Nei centri di Jaffna, Vavuniya e Chettikulam opera anche la Caritas e la Chiesa cattolica è impegnata a sostenere e difendere il lavoro di sacerdoti e volontari nei campi profughi. Mons. Rayappu Joseph, vescovo di Mannar, non vuole rilasciare dichiarazioni sulla situazione dei rifugiati perché teme che le sue affermazioni possano essere strumentalizzate e danneggiare il lavoro della Caritas. Si limita a dire che “gli operatori hanno visto circa 30mila persone nei campi ed io voglio che continuinino il loro buon lavoro per il nostro popolo”.
 
Sul destino dei profughi ci sono molte speculazioni. I tamil soprattutto temono che le promesse del presidente Mahinda Rajapaksa non si realizzeranno e che nel futuro dello Sri Lanka non ci sarà posto per loro. Il venerabile Harispaththuwe Ariyawansalankara Thero, monaco buddista e direttore del Vipassana Meditation Centre, afferma: “Migliaia di civili tamil che non hanno nulla a che spartire con i ribelli del Ltte sono andati nelle zone controllate dal governo con una grande speranza. Hanno creduto che le forze dell’esercito e singalesi erano la loro unica salvezza. Ora devono confidare che verranno trattati in modo giusto e adeguato”.  

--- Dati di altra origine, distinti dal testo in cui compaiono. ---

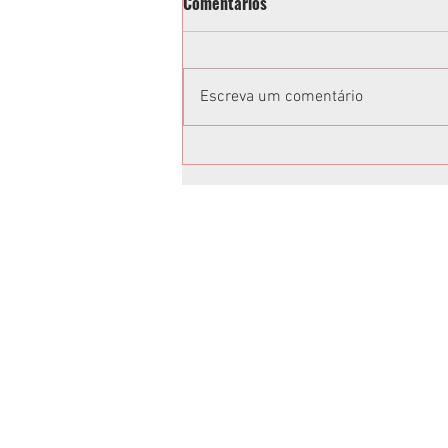
Comentários
Escreva um comentário
Vereadora acusa Tathiana
Guzella de xenofobia após fala
em sessão da Câmara de
Curitiba: “Volta para o Ceará”;
vídeo
Anuncie no Rota
Anuncie sua empresa conosco.
Peça um orçamento:
jornalrotasul@gmail.com
(41)99659-1045
Temos os melhores preços, é só escolh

Per Thero la sorte dei rifugiati è in mano alle autorità di Colombo e non si devono ostacolare in nessun modo i piani del governo di Rajpakasa. Difende la scelta dell’esecutivo di non aprire i campi alle ong, soprattutto quelle britanniche, “perché nel passato hanno dato i loro soldi al Ltte”. “Lo Sri Lanka non ha bisogno di piani o suggerimenti stranieri - afferma il leader buddista - ; noi abbiamo vinto la guerra e lo abbiamo fatto seguendo i nostri piani”.